Selected Journal Publications

10.03.2020

Innovation and Development via Overseas Exports

Exporting and Innovating Among Emerging Market Firms: The Moderating Role of Institutional Development
XIE, Zhenzhen | LI, J. T.
Journal of International Business Studies 49: 222-245

Exporting plays a significant role in the development of a firm, as can provide an opportunity to access knowledge from other sources, which can facilitate organizational learning. As such, governments in emerging markets (EMs) encourage exporting, as it is considered a key indicator of firms’ technological sophistication.

That said, EM exporters often have difficulties in translating their information advantage into an innovation advantage. This is because such translation often requires strong technological competence, superior absorptive capacity, as well as having close and direct relationships with technologically sophisticated customers.

While these problems exist for exporters in EMs, researchers Zhenzhen Xie and Jiatao Li explain, “while it is difficult for EM firms to overcome such limitations, macro-level institutional development in EMs might help such firms to benefit more from what they learn through exporting”.

In EMs, the ability to learn via exporting takes place in various ways. For example, in order to ensure the quality and performance of imported goods, foreign importers may transfer extensive knowledge about production techniques, quality control, customer needs, etc.

With this in mind, Xie and Li examined how aspects of institutional development in a firm’s home region and institutional distances between the home and destination countries might influence EM firms’ ability to benefit from exporting. Using the data of individual enterprises, which was collected by China’s National Bureau of Statistics, the researchers tested four hypotheses.

Hypothesis 1 suggested that greater openness to the global market in the home region weakens the positive relationship between exporting an innovation for emerging market firms. Hypothesis 2 explained that institutions that support local innovation in the home region strengthen the positive relationship between exporting an innovation for emerging market firms. Hypothesis 3 suggested that better-developed intermediaries in the home region strengthen the positive relationship between exporting and innovation for EM firms. Finally, Hypothesis 4 explained that exporting to overseas markets with similar institutions promotes innovation by EM firms more effectively that exporting to overseas markets with very different institutions.

The researchers found that their empirical study of Chinese manufacturers largely supported their hypotheses. Export intensity was found to be positively related with the output of new products. Such relationships were also stronger in provinces where governments invested more in R&D and where supporting intermediaries were better developed. Furthermore, Chinese exporters that exported a larger proportion of their products to other EM economies tended to be more innovative than those exporting to advanced markets. Interestingly, Chinese exporters’ innovation benefited more from exporting to countries with a similar level of culture, knowledge, and connectedness.

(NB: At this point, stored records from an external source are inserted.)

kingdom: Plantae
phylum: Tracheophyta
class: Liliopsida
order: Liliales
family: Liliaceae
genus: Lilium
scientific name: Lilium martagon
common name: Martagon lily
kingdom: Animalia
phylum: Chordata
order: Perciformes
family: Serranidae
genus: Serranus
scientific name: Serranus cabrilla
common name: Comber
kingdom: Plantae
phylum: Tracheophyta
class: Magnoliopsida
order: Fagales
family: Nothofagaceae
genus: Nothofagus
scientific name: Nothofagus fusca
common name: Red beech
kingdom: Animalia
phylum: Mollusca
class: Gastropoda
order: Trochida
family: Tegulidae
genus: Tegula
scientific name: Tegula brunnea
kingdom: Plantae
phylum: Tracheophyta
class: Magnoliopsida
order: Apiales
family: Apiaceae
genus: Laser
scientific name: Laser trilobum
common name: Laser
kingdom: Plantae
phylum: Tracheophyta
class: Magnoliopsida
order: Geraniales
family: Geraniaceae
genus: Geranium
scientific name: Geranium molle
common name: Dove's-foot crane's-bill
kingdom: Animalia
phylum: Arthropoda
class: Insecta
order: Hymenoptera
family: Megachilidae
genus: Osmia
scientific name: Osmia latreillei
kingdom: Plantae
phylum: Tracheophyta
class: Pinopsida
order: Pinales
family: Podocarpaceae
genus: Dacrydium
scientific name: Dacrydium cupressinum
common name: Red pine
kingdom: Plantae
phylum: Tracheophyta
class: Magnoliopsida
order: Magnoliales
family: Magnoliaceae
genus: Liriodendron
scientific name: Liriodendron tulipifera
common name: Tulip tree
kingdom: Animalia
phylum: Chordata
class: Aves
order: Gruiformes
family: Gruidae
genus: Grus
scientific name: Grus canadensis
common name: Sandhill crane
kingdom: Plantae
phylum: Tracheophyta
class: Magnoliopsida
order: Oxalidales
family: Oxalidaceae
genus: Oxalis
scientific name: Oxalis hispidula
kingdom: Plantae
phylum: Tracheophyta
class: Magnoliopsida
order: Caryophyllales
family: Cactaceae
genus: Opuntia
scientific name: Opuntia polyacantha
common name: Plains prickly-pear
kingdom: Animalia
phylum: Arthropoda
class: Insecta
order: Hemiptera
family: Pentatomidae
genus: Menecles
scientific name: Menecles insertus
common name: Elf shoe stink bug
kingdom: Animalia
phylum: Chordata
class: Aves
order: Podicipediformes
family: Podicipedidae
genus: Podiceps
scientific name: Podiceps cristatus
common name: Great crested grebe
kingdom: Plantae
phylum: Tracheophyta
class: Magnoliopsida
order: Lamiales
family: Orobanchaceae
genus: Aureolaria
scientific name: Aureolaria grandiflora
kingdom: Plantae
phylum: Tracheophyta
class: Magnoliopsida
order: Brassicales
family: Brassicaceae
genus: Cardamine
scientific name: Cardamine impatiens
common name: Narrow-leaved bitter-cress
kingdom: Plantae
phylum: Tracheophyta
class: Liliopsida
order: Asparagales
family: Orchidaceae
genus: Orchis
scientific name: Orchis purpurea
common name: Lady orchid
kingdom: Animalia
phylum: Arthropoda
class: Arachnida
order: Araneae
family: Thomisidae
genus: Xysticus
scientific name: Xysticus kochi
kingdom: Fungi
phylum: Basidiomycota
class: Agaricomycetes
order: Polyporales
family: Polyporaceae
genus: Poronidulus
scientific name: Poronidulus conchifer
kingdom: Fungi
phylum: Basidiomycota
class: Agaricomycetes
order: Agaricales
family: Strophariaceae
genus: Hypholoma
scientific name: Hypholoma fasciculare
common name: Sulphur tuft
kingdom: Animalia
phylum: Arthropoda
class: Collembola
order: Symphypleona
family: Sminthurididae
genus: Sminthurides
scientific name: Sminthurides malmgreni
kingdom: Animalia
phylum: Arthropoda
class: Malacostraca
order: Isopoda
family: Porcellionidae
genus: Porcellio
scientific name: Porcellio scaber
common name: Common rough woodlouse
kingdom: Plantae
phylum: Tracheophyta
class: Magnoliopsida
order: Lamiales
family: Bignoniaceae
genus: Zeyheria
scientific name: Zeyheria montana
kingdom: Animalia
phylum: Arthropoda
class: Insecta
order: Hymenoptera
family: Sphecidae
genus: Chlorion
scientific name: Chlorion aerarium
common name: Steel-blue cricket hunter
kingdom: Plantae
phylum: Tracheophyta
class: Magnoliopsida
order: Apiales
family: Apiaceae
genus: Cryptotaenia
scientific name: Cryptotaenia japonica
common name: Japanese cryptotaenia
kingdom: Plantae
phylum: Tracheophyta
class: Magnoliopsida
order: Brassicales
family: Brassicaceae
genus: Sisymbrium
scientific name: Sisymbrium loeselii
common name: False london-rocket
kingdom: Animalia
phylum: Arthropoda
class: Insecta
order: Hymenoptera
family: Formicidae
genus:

While previous research found that market openness and other market-supporting institutions have similar effects on the commercial activities in EMs, Xie and Li were able to show the opposite effects. For example, they explain that “EM exporters in a less open market can take advantage of the limited access to overseas knowledge at home and innovate more actively than their non-exporting counterparts”. Additionally, the study found that institutions that promote local R&D and the development of market intermediaries complement export promotion policies, and help to transform exporters from knowledge recipients into knowledge creators. In contrast, open market policies could potentially reduce the effectiveness of export promotion, as they weaken the information advantage of exporters.

The researchers add, “future research might fruitfully extend this study by developing better operational measures of institutional variables at the national level as well as the subnational level”.